Because there was no Naval Academy to train and guide the young officers, Levy wrote and published the "Manual of War," the first printed guide that detailed all aspects of a young officer's duties aboard a ship. This manual was in three volumes and included the "new age of steam."

When Levy was promoted to lieutenant in 1817, he was confronted by a large group of anti-Semitic officers who slighted, rebuffed and discriminated against him. At one point, he was forced to fight a duel and killed the man. He was court-martialed and found guilty six times. On appeal, however, each case was overturned by a higher board of inquiry.

The anti-Levy feelings were so great that his enemies managed, in 1855, to get Congress to set up a board of inquiry to purge him from the Navy. Levy and the board received many letters of sympathy and support. Once again the anti-Semites lost and Levy remained in the Navy.
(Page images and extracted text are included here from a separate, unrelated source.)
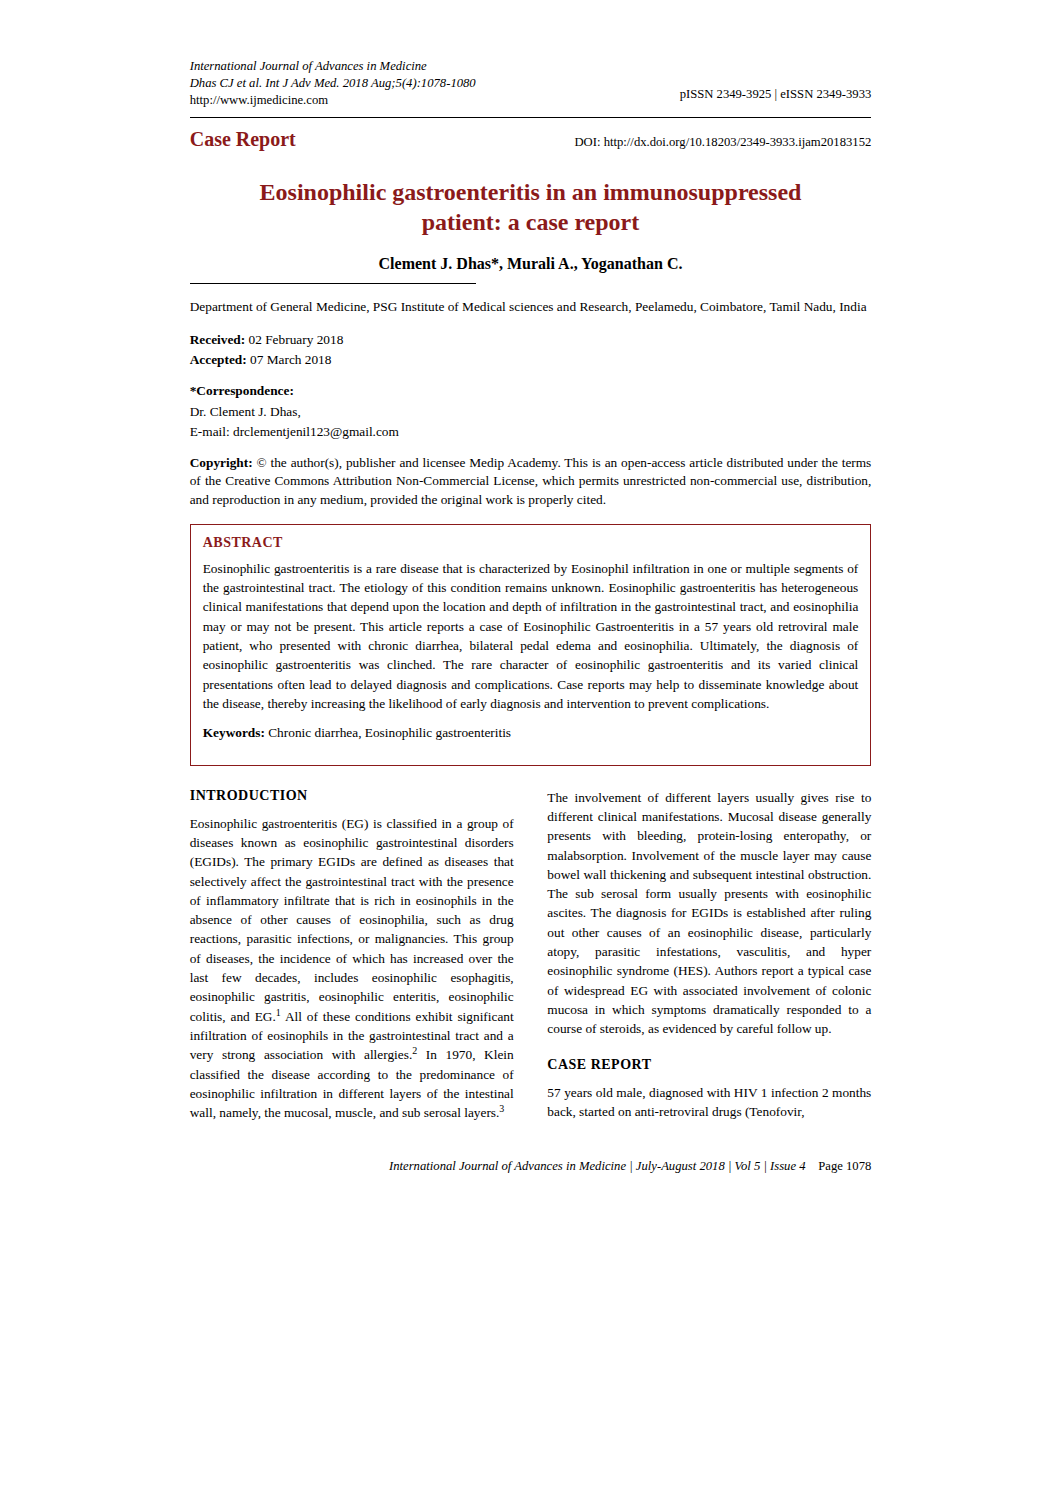International Journal of Advances in Medicine
Dhas CJ et al. Int J Adv Med. 2018 Aug;5(4):1078-1080
http://www.ijmedicine.com
pISSN 2349-3925 | eISSN 2349-3933
Case Report
DOI: http://dx.doi.org/10.18203/2349-3933.ijam20183152
Eosinophilic gastroenteritis in an immunosuppressed
patient: a case report
Clement J. Dhas*, Murali A., Yoganathan C.
Department of General Medicine, PSG Institute of Medical sciences and Research, Peelamedu, Coimbatore, Tamil Nadu, India
Received: 02 February 2018
Accepted: 07 March 2018
*Correspondence:
Dr. Clement J. Dhas,
E-mail: drclementjenil123@gmail.com
Copyright: © the author(s), publisher and licensee Medip Academy. This is an open-access article distributed under the terms of the Creative Commons Attribution Non-Commercial License, which permits unrestricted non-commercial use, distribution, and reproduction in any medium, provided the original work is properly cited.
ABSTRACT
Eosinophilic gastroenteritis is a rare disease that is characterized by Eosinophil infiltration in one or multiple segments of the gastrointestinal tract. The etiology of this condition remains unknown. Eosinophilic gastroenteritis has heterogeneous clinical manifestations that depend upon the location and depth of infiltration in the gastrointestinal tract, and eosinophilia may or may not be present. This article reports a case of Eosinophilic Gastroenteritis in a 57 years old retroviral male patient, who presented with chronic diarrhea, bilateral pedal edema and eosinophilia. Ultimately, the diagnosis of eosinophilic gastroenteritis was clinched. The rare character of eosinophilic gastroenteritis and its varied clinical presentations often lead to delayed diagnosis and complications. Case reports may help to disseminate knowledge about the disease, thereby increasing the likelihood of early diagnosis and intervention to prevent complications.
Keywords: Chronic diarrhea, Eosinophilic gastroenteritis
INTRODUCTION
Eosinophilic gastroenteritis (EG) is classified in a group of diseases known as eosinophilic gastrointestinal disorders (EGIDs). The primary EGIDs are defined as diseases that selectively affect the gastrointestinal tract with the presence of inflammatory infiltrate that is rich in eosinophils in the absence of other causes of eosinophilia, such as drug reactions, parasitic infections, or malignancies. This group of diseases, the incidence of which has increased over the last few decades, includes eosinophilic esophagitis, eosinophilic gastritis, eosinophilic enteritis, eosinophilic colitis, and EG.1 All of these conditions exhibit significant infiltration of eosinophils in the gastrointestinal tract and a very strong association with allergies.2 In 1970, Klein classified the disease according to the predominance of eosinophilic infiltration in different layers of the intestinal wall, namely, the mucosal, muscle, and sub serosal layers.3
The involvement of different layers usually gives rise to different clinical manifestations. Mucosal disease generally presents with bleeding, protein-losing enteropathy, or malabsorption. Involvement of the muscle layer may cause bowel wall thickening and subsequent intestinal obstruction. The sub serosal form usually presents with eosinophilic ascites. The diagnosis for EGIDs is established after ruling out other causes of an eosinophilic disease, particularly atopy, parasitic infestations, vasculitis, and hyper eosinophilic syndrome (HES). Authors report a typical case of widespread EG with associated involvement of colonic mucosa in which symptoms dramatically responded to a course of steroids, as evidenced by careful follow up.
CASE REPORT
57 years old male, diagnosed with HIV 1 infection 2 months back, started on anti-retroviral drugs (Tenofovir,
International Journal of Advances in Medicine | July-August 2018 | Vol 5 | Issue 4 Page 1078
It was after this event that Levy was promoted to the rank of Commodore and given command of the Mediteffanean Squadron.

Levy was a devoted admirer of Thomas Jefferson and when he found that Jefferson's home, Monticello, was in ruins and decay, he bought it on May 20, 1836. He worked hard to restore and preserve it for future generations.

Levy, a religious man, was the first president of Washington, D.C., Hebrew Congregation and was a member of the Shearith Congregation in New York. In World War II, a destroyer was named the U.S.S. LEVY in his memory and it served in the war with distinction. The first permanent Jewish chapel ever built by the U.S. Armed Forces also honors him. The Commodore Uriah Levy Jewish Chapel is located near the main gate at the historic naval station in Norfolk, Virginia, and the public is invited to visit it.